Link's retail occupancy stays in the high nineties

Finance | Winnie Lee 18 Jun 2021

Link Real Estate Investment Trust (0823) said 40 percent of its Hong Kong tenants are new and most newly signed leases are retail and food and beverage, with the trust maintaining a retail occupancy rate of 96.8 percent.

There were over 400 newly signed leases in its Hong Kong property portfolio during the year ended March, Link REIT chief executive George Hongchoy Kwok-lung said in an online news conference, while its mainland property portfolio saw over 200 new signed leases.

Hongchoy is optimistic about this year's rental performance.

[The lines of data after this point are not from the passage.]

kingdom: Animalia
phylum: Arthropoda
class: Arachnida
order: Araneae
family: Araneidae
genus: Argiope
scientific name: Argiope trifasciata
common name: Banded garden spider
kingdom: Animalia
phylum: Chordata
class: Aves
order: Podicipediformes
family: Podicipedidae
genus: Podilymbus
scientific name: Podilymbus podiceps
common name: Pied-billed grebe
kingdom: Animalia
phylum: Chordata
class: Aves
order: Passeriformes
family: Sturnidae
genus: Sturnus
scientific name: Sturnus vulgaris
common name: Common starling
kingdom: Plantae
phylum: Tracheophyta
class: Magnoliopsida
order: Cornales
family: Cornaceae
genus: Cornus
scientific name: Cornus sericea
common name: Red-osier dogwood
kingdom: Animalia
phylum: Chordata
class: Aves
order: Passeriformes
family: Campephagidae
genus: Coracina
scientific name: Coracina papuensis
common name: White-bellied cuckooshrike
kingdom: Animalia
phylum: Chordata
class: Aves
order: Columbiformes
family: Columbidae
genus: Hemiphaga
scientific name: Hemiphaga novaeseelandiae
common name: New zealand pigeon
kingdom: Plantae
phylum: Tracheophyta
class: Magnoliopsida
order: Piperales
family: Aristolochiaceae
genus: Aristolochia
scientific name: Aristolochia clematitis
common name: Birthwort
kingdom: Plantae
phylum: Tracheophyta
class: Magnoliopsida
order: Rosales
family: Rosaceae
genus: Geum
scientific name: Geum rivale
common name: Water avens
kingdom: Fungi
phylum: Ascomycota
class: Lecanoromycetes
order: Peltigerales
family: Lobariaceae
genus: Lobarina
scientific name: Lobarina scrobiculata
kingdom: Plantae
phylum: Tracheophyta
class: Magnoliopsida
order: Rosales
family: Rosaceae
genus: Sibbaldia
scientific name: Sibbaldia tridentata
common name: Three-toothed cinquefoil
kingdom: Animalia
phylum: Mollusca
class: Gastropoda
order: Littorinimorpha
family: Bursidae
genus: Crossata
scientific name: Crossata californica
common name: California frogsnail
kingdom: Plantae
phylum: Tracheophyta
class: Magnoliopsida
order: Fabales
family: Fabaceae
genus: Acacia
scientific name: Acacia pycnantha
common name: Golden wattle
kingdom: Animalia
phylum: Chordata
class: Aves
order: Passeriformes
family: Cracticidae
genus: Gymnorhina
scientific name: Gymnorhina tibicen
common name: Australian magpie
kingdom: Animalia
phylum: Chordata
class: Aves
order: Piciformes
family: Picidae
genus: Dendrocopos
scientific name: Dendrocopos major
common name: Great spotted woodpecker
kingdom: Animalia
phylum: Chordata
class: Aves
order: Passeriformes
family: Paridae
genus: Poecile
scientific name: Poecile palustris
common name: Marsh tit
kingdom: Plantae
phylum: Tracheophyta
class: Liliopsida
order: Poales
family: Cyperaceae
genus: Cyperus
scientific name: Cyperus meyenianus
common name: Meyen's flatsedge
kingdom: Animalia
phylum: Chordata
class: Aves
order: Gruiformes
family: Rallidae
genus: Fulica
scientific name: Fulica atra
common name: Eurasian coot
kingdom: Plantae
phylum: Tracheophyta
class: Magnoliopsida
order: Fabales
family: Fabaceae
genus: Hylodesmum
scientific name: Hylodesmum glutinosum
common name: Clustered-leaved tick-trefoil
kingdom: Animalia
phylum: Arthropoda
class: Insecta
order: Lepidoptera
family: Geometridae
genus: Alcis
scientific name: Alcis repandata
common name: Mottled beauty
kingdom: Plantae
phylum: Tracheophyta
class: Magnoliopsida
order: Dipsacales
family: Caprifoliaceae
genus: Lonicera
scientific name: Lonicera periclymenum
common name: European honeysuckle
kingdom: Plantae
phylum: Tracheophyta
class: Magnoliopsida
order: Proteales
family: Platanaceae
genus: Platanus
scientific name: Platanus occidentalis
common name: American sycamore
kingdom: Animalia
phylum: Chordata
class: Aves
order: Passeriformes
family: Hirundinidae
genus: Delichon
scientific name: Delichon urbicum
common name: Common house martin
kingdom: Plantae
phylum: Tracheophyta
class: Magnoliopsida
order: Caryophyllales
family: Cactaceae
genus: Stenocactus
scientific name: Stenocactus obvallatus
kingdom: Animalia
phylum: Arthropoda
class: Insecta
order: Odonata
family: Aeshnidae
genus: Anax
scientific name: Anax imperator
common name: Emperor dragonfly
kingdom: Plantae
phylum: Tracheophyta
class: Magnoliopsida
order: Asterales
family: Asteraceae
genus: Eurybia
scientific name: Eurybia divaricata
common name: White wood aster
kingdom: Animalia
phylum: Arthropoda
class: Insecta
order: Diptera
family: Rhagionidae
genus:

Link doesn't have any plan for disposals and will seek high single-digit growth in total assets in its mid-term development. The firm is looking at overseas investment, such as in the mainland, Singapore, Japan, Australia and the UK, to diversify risks. However, it will not consider acquiring residential projects.

Hong Kong is its core market and remains the dominant part of Link's portfolio, Hongchoy emphasized, so the company will continue to seek premium commercial investment opportunities in Hong Kong.

The total distributable amount for the year ended March 31 inched up by 0.75 percent year-on-year to HK$6.01 billion after adjustments and a discretionary distribution of HK$290 million. Distribution per unit for the year increased by 1 percent to 289.99 HK cents. Revenue rose by 0.2 percent year-on-year to HK$10.74 billion and net property income rose by 0.2 percent to HK$8.23 billion.

Revenue from its mainland portfolio fell 6.3 percent, while revenue of its Hong Kong retail portfolio dropped 4.5 percent.